Mr. Vaughan detailed Ottawa’s hands-off approach to hydraulic fracturing – a rapidly-growing and controversial oil industry practice in which companies inject chemically-laced water deep underground to extract natural gas and oil. His report noted the resource boom brings risks as well as opportunities.

“Given the central role of natural resources in the Canadian economy, it is critical that environmental protection keeps pace with economic development, Mr. Vaughan said in a statement Tuesday. “I am concerned by the gaps we found in the way federal programs related to natural resources are managed.” At the same time, Ottawa continues to subsidize the oil industry, though the level of support is declining, the auditor reported.

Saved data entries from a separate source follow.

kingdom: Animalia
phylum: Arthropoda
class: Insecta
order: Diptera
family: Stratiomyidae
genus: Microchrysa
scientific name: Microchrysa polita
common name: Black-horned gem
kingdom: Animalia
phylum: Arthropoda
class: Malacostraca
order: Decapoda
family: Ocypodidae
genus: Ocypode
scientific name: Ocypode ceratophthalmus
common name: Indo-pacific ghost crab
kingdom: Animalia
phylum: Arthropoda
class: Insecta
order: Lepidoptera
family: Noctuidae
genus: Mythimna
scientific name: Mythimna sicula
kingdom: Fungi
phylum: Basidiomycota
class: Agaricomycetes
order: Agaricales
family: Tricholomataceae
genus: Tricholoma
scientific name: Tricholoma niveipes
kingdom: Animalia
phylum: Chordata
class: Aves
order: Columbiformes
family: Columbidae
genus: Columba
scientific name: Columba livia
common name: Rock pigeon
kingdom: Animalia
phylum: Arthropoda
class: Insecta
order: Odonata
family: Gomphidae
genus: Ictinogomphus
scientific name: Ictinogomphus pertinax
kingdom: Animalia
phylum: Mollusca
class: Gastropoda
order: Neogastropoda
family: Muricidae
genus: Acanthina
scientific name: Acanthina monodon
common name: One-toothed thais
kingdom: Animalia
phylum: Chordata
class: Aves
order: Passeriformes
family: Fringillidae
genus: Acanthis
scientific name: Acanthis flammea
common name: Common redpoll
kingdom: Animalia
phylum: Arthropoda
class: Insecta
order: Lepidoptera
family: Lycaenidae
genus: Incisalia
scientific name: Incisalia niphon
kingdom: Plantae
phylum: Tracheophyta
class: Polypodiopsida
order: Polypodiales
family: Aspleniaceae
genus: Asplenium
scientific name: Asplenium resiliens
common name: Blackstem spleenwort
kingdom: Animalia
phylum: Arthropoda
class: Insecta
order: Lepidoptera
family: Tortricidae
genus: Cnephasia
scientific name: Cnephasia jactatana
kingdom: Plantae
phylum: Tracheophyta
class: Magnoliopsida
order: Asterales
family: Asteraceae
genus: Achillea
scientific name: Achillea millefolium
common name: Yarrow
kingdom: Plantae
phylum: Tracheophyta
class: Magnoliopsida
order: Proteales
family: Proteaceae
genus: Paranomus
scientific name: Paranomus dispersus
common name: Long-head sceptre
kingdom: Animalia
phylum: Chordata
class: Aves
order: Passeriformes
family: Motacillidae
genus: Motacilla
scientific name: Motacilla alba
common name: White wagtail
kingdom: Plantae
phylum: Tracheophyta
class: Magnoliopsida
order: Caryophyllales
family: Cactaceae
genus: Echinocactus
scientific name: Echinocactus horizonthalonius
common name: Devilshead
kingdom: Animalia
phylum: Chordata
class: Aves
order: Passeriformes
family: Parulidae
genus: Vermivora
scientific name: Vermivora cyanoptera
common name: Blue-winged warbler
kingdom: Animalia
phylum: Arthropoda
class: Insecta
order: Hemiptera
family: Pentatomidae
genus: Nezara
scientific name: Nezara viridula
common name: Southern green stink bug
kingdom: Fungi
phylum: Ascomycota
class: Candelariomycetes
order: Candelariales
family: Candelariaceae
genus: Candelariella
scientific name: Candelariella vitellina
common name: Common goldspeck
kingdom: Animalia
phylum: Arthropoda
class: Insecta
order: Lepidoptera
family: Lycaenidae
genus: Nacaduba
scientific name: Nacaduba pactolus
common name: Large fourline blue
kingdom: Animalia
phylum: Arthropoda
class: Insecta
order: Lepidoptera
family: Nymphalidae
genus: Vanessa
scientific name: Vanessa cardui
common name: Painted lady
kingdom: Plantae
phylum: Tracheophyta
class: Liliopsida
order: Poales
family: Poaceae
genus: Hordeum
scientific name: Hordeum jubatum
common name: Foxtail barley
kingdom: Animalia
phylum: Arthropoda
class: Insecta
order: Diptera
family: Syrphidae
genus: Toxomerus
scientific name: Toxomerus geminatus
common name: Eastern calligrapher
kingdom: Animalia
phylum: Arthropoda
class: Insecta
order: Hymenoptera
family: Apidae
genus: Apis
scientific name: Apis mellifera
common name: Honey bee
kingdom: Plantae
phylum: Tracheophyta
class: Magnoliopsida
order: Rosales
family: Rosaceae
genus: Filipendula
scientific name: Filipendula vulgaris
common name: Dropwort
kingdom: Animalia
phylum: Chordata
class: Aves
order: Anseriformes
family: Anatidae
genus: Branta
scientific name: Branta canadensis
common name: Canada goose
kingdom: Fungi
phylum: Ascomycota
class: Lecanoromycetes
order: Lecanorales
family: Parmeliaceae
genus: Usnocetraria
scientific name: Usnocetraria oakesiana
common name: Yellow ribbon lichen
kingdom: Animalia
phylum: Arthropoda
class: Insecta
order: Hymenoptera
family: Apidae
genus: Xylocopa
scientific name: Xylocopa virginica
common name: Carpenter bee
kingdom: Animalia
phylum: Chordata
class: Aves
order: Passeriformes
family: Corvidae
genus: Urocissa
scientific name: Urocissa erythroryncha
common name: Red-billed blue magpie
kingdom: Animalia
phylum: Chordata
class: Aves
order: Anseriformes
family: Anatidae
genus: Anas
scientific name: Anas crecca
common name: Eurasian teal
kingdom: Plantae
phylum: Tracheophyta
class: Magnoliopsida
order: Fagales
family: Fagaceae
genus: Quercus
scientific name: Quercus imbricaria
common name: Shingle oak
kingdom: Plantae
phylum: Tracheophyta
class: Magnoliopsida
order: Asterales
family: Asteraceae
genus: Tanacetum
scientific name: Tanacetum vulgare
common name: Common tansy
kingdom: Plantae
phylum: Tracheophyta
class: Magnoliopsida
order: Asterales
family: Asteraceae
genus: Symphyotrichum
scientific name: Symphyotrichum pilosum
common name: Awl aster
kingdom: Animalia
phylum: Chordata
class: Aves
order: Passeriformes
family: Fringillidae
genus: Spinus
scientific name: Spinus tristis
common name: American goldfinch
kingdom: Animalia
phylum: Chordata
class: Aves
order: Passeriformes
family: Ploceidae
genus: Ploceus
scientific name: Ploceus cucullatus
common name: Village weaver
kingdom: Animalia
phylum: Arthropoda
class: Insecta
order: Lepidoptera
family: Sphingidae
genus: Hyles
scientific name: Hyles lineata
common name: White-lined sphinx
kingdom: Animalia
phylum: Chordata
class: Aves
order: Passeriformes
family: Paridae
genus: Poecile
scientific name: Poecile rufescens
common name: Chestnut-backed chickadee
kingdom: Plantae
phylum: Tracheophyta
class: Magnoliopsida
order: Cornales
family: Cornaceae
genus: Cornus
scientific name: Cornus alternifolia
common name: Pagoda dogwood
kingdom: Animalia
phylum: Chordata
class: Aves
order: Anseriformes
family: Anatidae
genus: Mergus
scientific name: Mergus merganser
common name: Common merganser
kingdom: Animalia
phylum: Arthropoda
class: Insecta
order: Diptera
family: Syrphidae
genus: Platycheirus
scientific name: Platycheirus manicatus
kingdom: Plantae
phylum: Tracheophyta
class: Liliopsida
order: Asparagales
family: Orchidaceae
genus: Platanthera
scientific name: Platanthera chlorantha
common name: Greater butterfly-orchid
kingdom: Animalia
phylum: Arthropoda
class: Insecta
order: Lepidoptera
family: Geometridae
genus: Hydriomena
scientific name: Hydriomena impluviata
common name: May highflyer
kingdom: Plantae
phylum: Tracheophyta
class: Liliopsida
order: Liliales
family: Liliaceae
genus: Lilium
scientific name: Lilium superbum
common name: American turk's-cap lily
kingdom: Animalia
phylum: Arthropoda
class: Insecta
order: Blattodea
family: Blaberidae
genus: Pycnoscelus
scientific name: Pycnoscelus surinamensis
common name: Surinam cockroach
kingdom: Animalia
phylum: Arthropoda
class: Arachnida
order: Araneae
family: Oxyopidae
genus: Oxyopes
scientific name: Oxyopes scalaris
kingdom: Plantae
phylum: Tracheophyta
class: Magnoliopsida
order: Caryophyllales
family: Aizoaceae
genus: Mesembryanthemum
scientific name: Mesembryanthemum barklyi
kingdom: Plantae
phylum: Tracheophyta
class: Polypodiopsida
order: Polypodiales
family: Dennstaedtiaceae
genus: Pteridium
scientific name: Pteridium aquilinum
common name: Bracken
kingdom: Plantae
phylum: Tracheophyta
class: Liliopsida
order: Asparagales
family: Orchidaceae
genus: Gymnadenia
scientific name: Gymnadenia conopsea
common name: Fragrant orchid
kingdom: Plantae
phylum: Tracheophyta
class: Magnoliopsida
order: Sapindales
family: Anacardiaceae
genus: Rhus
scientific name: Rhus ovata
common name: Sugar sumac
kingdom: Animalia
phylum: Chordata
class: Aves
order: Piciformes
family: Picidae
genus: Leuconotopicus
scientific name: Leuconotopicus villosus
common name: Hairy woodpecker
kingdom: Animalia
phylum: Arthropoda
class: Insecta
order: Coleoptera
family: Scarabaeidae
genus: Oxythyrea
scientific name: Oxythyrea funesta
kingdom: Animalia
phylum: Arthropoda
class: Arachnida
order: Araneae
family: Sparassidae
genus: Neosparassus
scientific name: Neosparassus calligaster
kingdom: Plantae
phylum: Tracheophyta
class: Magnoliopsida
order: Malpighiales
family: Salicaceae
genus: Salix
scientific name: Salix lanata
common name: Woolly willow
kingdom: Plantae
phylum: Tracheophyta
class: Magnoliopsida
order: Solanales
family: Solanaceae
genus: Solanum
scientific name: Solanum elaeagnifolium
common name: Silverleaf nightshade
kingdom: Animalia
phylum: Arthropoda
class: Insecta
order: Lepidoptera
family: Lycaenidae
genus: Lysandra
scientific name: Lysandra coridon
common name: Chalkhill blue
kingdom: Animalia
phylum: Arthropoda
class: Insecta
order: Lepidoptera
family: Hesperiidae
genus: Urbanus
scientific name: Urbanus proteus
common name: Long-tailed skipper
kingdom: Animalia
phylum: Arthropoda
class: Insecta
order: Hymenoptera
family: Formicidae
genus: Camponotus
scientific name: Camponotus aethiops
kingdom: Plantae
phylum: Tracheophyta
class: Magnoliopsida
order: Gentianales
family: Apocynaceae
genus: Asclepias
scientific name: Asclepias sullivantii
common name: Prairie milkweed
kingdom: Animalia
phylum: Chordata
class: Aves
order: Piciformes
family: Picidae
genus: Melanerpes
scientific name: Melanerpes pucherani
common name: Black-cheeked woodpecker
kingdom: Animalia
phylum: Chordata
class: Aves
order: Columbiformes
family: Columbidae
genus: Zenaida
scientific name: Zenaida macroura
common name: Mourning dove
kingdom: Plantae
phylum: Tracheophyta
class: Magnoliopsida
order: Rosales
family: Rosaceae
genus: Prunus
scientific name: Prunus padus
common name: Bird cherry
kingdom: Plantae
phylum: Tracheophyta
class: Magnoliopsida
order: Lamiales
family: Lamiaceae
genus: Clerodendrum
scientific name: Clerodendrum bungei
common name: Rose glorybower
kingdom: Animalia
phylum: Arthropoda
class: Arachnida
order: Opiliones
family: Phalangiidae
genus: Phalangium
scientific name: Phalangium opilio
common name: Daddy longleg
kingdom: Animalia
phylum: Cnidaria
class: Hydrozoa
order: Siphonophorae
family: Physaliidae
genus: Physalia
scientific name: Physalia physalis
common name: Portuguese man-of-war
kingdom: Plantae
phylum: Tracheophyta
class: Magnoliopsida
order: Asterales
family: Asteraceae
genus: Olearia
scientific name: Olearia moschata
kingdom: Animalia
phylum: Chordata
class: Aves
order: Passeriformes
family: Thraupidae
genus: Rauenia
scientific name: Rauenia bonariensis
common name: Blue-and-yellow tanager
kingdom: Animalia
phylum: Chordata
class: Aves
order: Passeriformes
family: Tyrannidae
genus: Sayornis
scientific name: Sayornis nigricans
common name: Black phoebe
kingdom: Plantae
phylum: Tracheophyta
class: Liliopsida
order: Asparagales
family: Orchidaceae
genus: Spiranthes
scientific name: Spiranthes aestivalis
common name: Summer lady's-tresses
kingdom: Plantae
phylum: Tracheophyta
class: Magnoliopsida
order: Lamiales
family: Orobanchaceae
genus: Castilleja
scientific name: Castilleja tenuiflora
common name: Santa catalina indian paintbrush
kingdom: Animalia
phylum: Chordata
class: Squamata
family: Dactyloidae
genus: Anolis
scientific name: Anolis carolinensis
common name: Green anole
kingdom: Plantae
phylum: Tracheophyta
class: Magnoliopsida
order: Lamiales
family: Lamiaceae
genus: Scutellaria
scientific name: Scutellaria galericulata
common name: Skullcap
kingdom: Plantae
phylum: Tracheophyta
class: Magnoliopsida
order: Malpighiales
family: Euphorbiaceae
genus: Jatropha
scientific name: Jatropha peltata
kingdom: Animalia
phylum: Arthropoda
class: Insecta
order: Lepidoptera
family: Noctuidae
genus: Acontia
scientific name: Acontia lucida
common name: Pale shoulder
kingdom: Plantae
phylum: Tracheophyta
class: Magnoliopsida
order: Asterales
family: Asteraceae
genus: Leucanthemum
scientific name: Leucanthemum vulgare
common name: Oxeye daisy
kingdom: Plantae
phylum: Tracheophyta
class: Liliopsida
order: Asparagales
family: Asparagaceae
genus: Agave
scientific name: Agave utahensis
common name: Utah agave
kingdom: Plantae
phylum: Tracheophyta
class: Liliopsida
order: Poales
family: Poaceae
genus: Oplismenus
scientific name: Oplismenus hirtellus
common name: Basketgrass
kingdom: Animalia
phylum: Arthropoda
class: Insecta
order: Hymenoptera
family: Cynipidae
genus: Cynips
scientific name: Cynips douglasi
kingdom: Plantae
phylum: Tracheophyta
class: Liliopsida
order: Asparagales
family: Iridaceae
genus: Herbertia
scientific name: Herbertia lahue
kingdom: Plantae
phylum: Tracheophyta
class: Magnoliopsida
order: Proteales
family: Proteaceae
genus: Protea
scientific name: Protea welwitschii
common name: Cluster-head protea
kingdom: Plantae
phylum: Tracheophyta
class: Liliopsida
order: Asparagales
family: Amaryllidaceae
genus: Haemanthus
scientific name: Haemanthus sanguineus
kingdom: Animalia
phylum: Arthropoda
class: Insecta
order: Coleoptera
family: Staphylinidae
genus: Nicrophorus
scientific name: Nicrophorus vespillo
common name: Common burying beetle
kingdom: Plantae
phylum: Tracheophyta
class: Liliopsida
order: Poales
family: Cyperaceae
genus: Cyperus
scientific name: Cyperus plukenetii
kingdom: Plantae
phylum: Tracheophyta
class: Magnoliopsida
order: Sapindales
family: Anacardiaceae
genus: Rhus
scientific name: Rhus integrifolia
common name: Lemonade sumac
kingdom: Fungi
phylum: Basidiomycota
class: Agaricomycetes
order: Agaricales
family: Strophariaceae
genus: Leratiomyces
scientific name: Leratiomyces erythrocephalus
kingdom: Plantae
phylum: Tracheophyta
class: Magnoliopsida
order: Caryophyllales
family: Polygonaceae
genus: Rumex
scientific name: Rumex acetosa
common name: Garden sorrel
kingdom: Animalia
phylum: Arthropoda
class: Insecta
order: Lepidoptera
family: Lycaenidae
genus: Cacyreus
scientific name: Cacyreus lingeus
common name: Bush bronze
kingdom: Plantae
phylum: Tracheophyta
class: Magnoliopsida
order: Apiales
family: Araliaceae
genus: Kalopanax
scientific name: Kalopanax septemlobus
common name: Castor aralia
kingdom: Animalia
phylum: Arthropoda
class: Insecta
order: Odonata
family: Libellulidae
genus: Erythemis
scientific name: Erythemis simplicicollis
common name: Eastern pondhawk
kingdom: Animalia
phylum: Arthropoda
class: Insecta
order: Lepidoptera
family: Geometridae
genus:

Over the past four years, the government has spent more than $500-million in direct subsidies, primarily for research and development. It has also given $1.47-billion in tax breaks, mainly in the form of accelerated write-offs for oil sands producers – though that program is being phased out.

Mr. Vaughan criticized Ottawa’s failure to establish more marine protected areas even as offshore resource development proceeds, including proposals for a massive expansion of oil tanker traffic in Canadian coastal waters.

The auditors found serious shortcomings in the preparedness of the federal government and the federal-provincial regulator for a major spill off Newfoundland and Labrador, where companies are drilling to depths several kilometres beneath the ocean floor.

Last week, Newfoundland’s provincial energy company, Nalcor, identified four new sedimentary basins in the ice-infested waters of the Labrador Sea as prime spots for further exploratory drilling.